*Text shown:*
-*-*-

EASA CS-23 is the European Union Aviation Safety Agency Certification Specification for Normal, Utility, Aerobatic and Commuter Aeroplanes.
== Description ==
This certification procedure applies to light aircraft:

- Aeroplanes in the normal, utility, or aerobatic categories with a maximum of 9 seats (excluding pilot(s)) and a maximum take-off mass of 5,670 kg (12,500 lbs);
- Aeroplanes in the commuter category with a maximum of 19 seats (excluding pilot(s)) and a maximum take-off mass of 8,618 kg (19,000 lbs).

Depending on the chosen category, CS-23 prescribes several maneuvers (CS 23.3):
- Normal Category: Normal flight, no aerobatics; stalls as well as chandelles, lazy eights, and steep turns with a maximum bank angle of 60°;
- Utility Category: As Normal Category, but with bank angles up to 90°; additionally spins, if approved by the manufacturer;
- Aerobatic Category: No limitations imposed by the certification regulation;
- Commuter Category: Normal flight, stalls, and steep turns with bank angles up to 60°.

-*-*-

*Input data:*
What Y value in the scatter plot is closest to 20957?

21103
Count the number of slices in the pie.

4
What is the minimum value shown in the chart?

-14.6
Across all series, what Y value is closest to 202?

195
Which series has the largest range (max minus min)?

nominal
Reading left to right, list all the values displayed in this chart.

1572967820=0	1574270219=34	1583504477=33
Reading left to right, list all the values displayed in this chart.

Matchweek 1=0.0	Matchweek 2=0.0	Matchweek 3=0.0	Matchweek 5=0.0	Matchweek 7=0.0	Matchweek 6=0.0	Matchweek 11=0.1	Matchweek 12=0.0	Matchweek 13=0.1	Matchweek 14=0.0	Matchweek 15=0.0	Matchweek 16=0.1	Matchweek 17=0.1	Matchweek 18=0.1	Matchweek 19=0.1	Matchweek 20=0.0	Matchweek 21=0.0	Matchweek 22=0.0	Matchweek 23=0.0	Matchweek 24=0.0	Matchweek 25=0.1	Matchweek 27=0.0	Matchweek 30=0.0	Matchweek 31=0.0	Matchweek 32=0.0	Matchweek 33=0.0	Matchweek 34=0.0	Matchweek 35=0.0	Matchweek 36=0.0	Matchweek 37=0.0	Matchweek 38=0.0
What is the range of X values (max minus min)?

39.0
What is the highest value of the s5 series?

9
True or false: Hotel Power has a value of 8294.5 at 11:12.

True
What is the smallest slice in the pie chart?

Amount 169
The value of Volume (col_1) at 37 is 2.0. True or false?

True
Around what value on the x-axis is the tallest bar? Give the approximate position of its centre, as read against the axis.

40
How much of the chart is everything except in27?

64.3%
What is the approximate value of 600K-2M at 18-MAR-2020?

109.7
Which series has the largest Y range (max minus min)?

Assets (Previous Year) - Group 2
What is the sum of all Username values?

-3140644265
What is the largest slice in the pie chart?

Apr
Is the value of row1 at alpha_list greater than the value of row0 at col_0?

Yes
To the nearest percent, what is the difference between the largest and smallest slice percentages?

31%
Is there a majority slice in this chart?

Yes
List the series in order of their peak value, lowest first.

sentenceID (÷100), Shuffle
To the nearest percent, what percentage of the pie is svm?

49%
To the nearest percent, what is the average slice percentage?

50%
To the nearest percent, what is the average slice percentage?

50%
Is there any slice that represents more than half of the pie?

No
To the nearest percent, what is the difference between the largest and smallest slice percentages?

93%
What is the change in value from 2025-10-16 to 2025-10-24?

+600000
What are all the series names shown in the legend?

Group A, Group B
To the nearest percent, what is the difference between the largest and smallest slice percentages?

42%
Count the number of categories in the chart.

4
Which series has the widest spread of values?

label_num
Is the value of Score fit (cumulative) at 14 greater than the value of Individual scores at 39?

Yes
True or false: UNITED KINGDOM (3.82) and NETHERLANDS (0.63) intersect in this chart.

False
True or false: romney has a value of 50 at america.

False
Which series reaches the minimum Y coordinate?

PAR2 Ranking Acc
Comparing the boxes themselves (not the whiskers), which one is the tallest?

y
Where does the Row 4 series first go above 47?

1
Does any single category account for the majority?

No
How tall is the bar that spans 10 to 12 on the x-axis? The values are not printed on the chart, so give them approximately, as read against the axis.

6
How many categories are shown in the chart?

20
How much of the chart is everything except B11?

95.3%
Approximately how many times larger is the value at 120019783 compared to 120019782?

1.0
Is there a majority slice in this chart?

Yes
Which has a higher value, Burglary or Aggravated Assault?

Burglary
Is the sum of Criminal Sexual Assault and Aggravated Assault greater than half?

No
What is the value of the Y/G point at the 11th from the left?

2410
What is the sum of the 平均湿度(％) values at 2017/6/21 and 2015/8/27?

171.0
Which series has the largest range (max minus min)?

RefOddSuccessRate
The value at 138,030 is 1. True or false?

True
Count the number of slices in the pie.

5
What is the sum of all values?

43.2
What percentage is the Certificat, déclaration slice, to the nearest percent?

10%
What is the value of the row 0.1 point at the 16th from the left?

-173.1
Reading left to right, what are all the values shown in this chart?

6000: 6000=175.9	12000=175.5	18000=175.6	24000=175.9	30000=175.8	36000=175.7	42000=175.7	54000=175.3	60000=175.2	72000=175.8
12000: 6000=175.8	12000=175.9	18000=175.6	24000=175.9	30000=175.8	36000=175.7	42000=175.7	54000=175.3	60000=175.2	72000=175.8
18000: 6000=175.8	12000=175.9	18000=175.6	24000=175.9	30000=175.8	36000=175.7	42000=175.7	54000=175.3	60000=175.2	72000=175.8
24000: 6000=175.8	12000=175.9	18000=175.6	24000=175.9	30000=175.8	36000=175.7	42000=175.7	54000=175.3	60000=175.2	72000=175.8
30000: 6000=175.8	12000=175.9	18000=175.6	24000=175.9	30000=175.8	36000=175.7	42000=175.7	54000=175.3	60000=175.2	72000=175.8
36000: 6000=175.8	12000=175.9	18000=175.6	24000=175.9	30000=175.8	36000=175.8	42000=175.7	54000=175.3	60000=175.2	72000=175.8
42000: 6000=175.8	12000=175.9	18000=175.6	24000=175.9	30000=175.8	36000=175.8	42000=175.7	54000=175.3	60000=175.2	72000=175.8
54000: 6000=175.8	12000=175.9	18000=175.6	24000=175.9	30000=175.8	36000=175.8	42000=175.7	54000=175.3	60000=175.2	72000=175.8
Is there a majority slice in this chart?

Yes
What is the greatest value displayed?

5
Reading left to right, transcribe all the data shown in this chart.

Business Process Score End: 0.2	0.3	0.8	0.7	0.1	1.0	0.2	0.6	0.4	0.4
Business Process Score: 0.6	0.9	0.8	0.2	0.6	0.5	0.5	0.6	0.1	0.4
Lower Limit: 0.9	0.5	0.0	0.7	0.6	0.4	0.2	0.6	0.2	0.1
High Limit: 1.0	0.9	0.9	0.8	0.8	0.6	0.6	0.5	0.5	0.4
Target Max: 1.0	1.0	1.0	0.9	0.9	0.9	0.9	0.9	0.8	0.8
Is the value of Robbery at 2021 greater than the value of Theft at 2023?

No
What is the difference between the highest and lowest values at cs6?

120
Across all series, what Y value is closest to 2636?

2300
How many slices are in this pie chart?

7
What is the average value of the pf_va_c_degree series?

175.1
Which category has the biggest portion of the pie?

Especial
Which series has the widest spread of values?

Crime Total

-*-*-

*Assignment 1:*
From the CS-23 text, print the part that begins at the words "- Aeroplanes in the normal, utility, or" and stops after the words "kg (19,000 lbs).".
*Assignment 2:*
According to the CS-23 text, what is the maximum take-off mass for aeroplanes in the commuter category?
*Assignment 3:*
List every aeroplane category that the CS-23 text names in its list of maneuvers.

*Written answer 1:*
- Aeroplanes in the normal, utility, or aerobatic categories with a maximum of 9 seats (excluding pilot(s)) and a maximum take-off mass of 5,670 kg (12,500 lbs);
- Aeroplanes in the commuter category with a maximum of 19 seats (excluding pilot(s)) and a maximum take-off mass of 8,618 kg (19,000 lbs).

*Written answer 2:*
8,618 kg (19,000 lbs)

*Written answer 3:*
Normal Category, Utility Category, Aerobatic Category, Commuter Category